54% of Egyptians in a recent Gallup poll said it was jobs and the economy that are most important for the new government to deal with. Only 1% called for the implementation of Shari’a in the same poll.
And economic change requires that the new Egypt not make any abrupt break with its Western allies, especially the US. The Muslim Brotherhood’s call for a “national consensus government” – which means an alliance with some of the liberal parties — stems from the organization’s recognition that a partnership with secular parties would ease concerns in the US that could lead to a reduction in US aid.
(It will also help soothe domestic concerns that the very folks who sparked the revolution that led to the fall of Mubarak will be left out of the constitutional reform and leadership process).
But the Brotherhood also faces real challenges from within, as it tries to balance its base–some of whom might cross over to the Salafist camp if they think the Brotherhood has strayed too far from its roots–and from its youth leadership, many of whom want greater transparency and democracy within the organization, and look to Turkey as a model for Egypt.
To show their new focus on the economy, Brotherhood leadership met shortly after elections with hotel owners and foreign tour operators to renew its commitment to the tourism industry, and to promise not to implement a ban on alcohol and bikinis, as has been called for by some sheikhs. Tourism is down by more than thirty percent and is central to the Egyptian economy.
The Brotherhood has pledged itself to reign in corruption and reduce the bureaucratic red tape that hobbles so many Egyptian enterprises (and about which I write in detail in Connected In Cairo).
Interestingly, as an article in the Wall Street Journal pointed out, they are reaching out to multinational corporations—widely mistrusted because of their ties to the crony capitalism of the regime, and to international banks, in spite of the fact that these practice non-Islamic (i.e. interest-based) lending.
The Brotherhood has even come out in favor of a loan from the International Monetary Fund.
[Mind you, I’m not saying these are good things—IMF loans and advice have been hugely detrimental to Egypt in the past, often creating huge debt problems and widening the wealth-poverty gap. I’m just trying to interpret the current positions being taken by the Brotherhood and the Salafis]
In a cogent article in Fikra Forum, Mohamed Bechri has called the symbolic positioning of Islamic parties in Egypt and Tunisia “Islamic Realpolitik.” He writes:
The Palestinian issue was the first to be sacrificed on the altar of this newly-founded Islamist “realpolitik.” The Brotherhood leadership was quick to assure the United States that it will abide by the peace treaty with Israel, as it was reported by State Department Spokeswoman Victoria Nuland.
And even the Salafis, who have an interest to outbid the Brotherhood on this issue, indicated through their Spokesman Yousry Hammad that they are not embarrassed to talk directly to Israeli radio to announce the party’s commitment to abide by the treaty.

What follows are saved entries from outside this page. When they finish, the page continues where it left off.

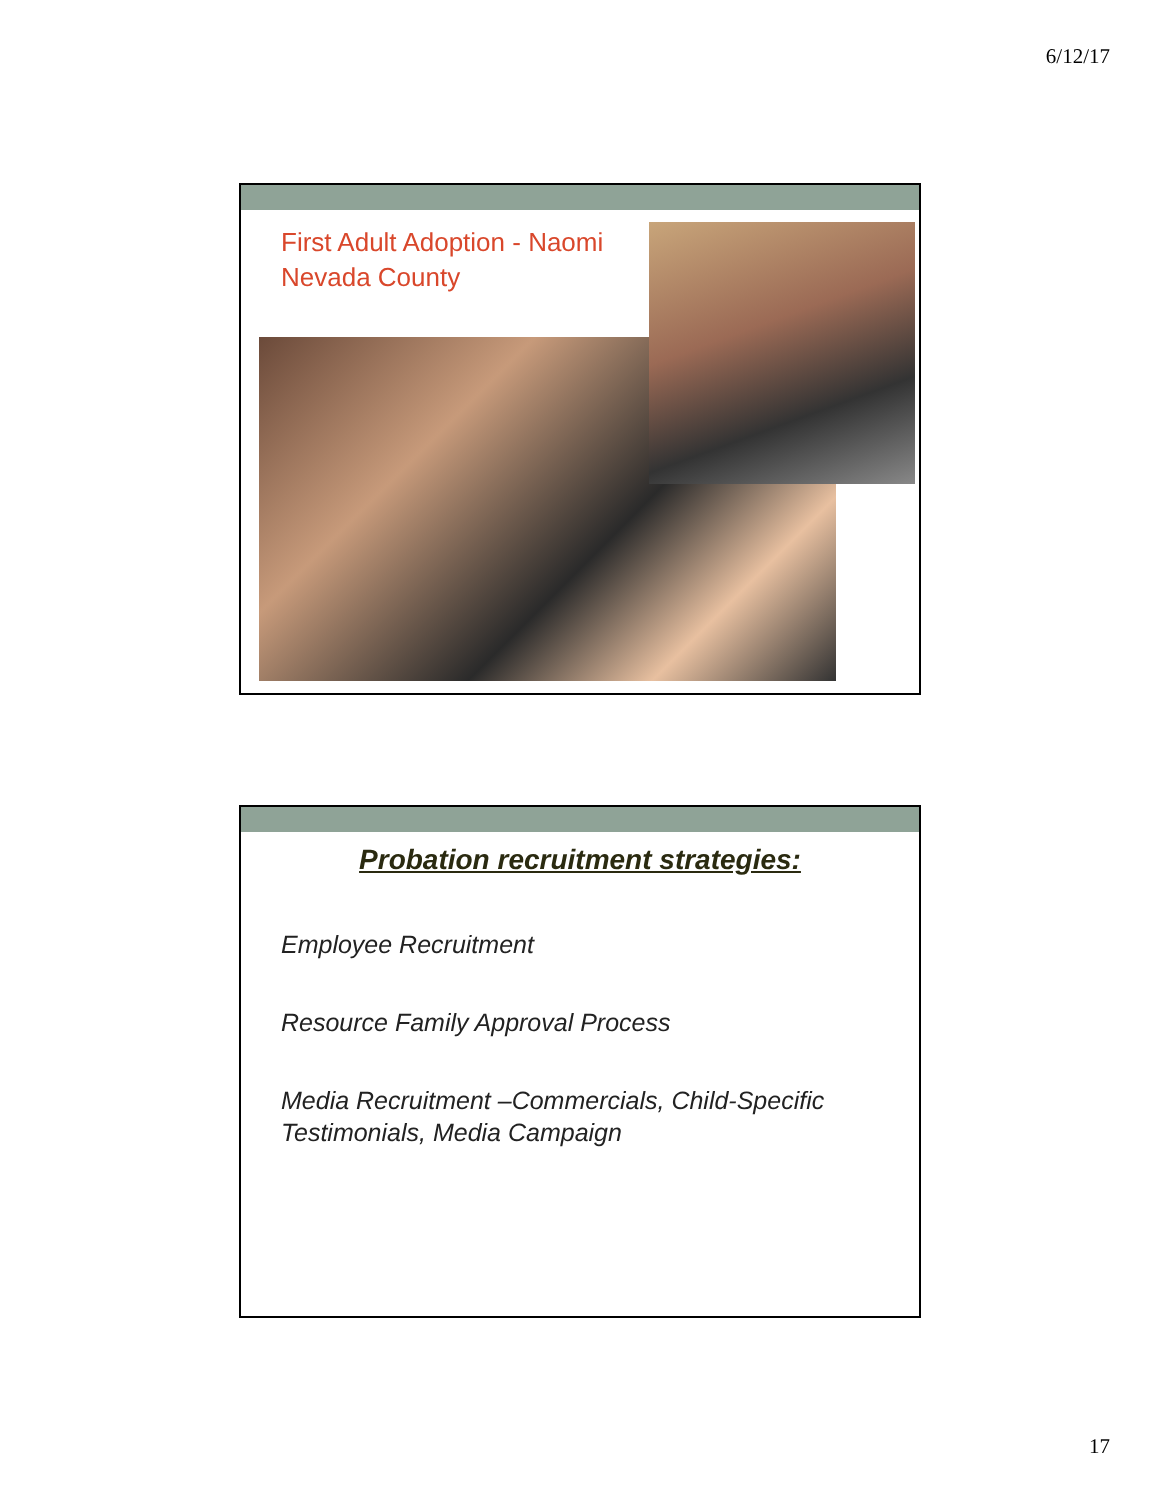6/12/17
First Adult Adoption - Naomi
Nevada County
Probation recruitment strategies:
Employee Recruitment
Resource Family Approval Process
Media Recruitment –Commercials, Child-Specific
Testimonials, Media Campaign
17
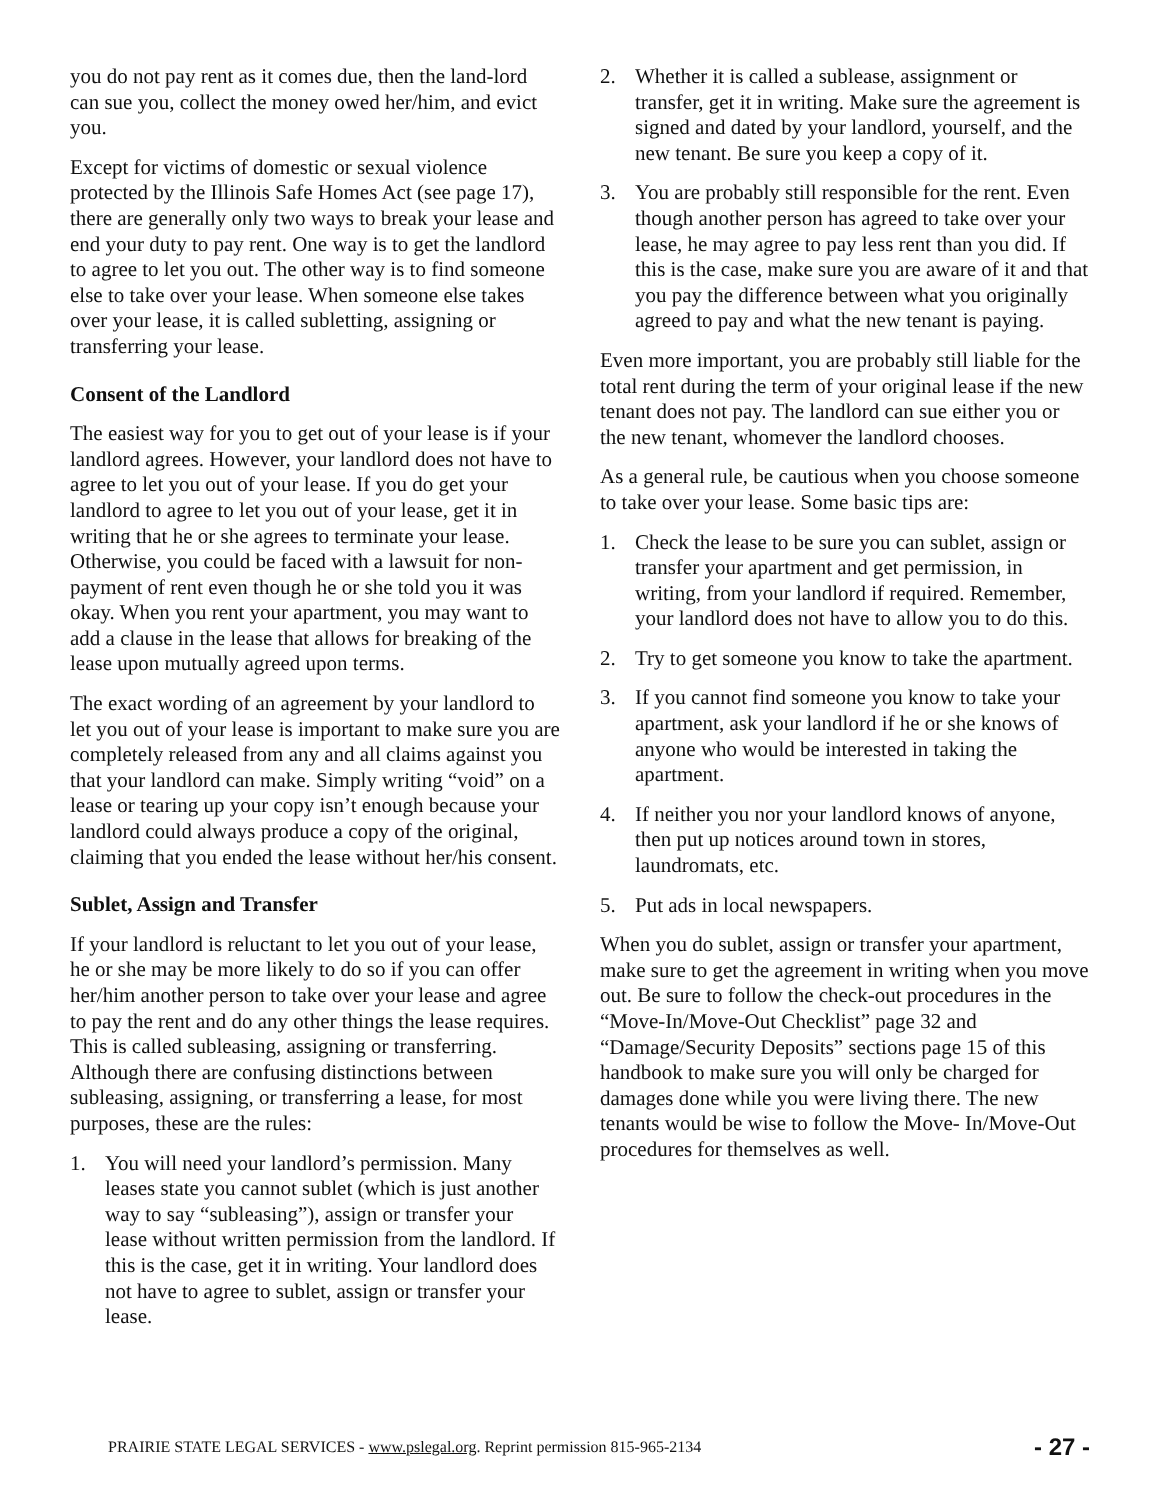you do not pay rent as it comes due, then the land-lord can sue you, collect the money owed her/him, and evict you.
Except for victims of domestic or sexual violence protected by the Illinois Safe Homes Act (see page 17), there are generally only two ways to break your lease and end your duty to pay rent. One way is to get the landlord to agree to let you out. The other way is to find someone else to take over your lease. When someone else takes over your lease, it is called subletting, assigning or transferring your lease.
Consent of the Landlord
The easiest way for you to get out of your lease is if your landlord agrees. However, your landlord does not have to agree to let you out of your lease. If you do get your landlord to agree to let you out of your lease, get it in writing that he or she agrees to terminate your lease. Otherwise, you could be faced with a lawsuit for non-payment of rent even though he or she told you it was okay. When you rent your apartment, you may want to add a clause in the lease that allows for breaking of the lease upon mutually agreed upon terms.
The exact wording of an agreement by your landlord to let you out of your lease is important to make sure you are completely released from any and all claims against you that your landlord can make. Simply writing “void” on a lease or tearing up your copy isn’t enough because your landlord could always produce a copy of the original, claiming that you ended the lease without her/his consent.
Sublet, Assign and Transfer
If your landlord is reluctant to let you out of your lease, he or she may be more likely to do so if you can offer her/him another person to take over your lease and agree to pay the rent and do any other things the lease requires. This is called subleasing, assigning or transferring. Although there are confusing distinctions between subleasing, assigning, or transferring a lease, for most purposes, these are the rules:
1. You will need your landlord’s permission. Many leases state you cannot sublet (which is just another way to say “subleasing”), assign or transfer your lease without written permission from the landlord. If this is the case, get it in writing. Your landlord does not have to agree to sublet, assign or transfer your lease.
2. Whether it is called a sublease, assignment or transfer, get it in writing. Make sure the agreement is signed and dated by your landlord, yourself, and the new tenant. Be sure you keep a copy of it.
3. You are probably still responsible for the rent. Even though another person has agreed to take over your lease, he may agree to pay less rent than you did. If this is the case, make sure you are aware of it and that you pay the difference between what you originally agreed to pay and what the new tenant is paying.
Even more important, you are probably still liable for the total rent during the term of your original lease if the new tenant does not pay. The landlord can sue either you or the new tenant, whomever the landlord chooses.
As a general rule, be cautious when you choose someone to take over your lease. Some basic tips are:
1. Check the lease to be sure you can sublet, assign or transfer your apartment and get permission, in writing, from your landlord if required. Remember, your landlord does not have to allow you to do this.
2. Try to get someone you know to take the apartment.
3. If you cannot find someone you know to take your apartment, ask your landlord if he or she knows of anyone who would be interested in taking the apartment.
4. If neither you nor your landlord knows of anyone, then put up notices around town in stores, laundromats, etc.
5. Put ads in local newspapers.
When you do sublet, assign or transfer your apartment, make sure to get the agreement in writing when you move out. Be sure to follow the check-out procedures in the “Move-In/Move-Out Checklist” page 32 and “Damage/Security Deposits” sections page 15 of this handbook to make sure you will only be charged for damages done while you were living there. The new tenants would be wise to follow the Move- In/Move-Out procedures for themselves as well.
PRAIRIE STATE LEGAL SERVICES - www.pslegal.org. Reprint permission 815-965-2134
- 27 -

There is a lot riding on this. The real question is what will happen five years from now if most Egyptians do not feel that the economy is getting better, and is now benefitting all Egyptians and not only an elite.
Because if they can’t ride into the next election touting their economic successes, the Brotherhood may well decide to shift back to its old slogan, “God is the answer.”
Or, as Heba Morayef of Human Rights Watch told the Wall Street Journal, “It’s a big fear that, if they can’t fix the economy, they’ll try to instead clean-up society.”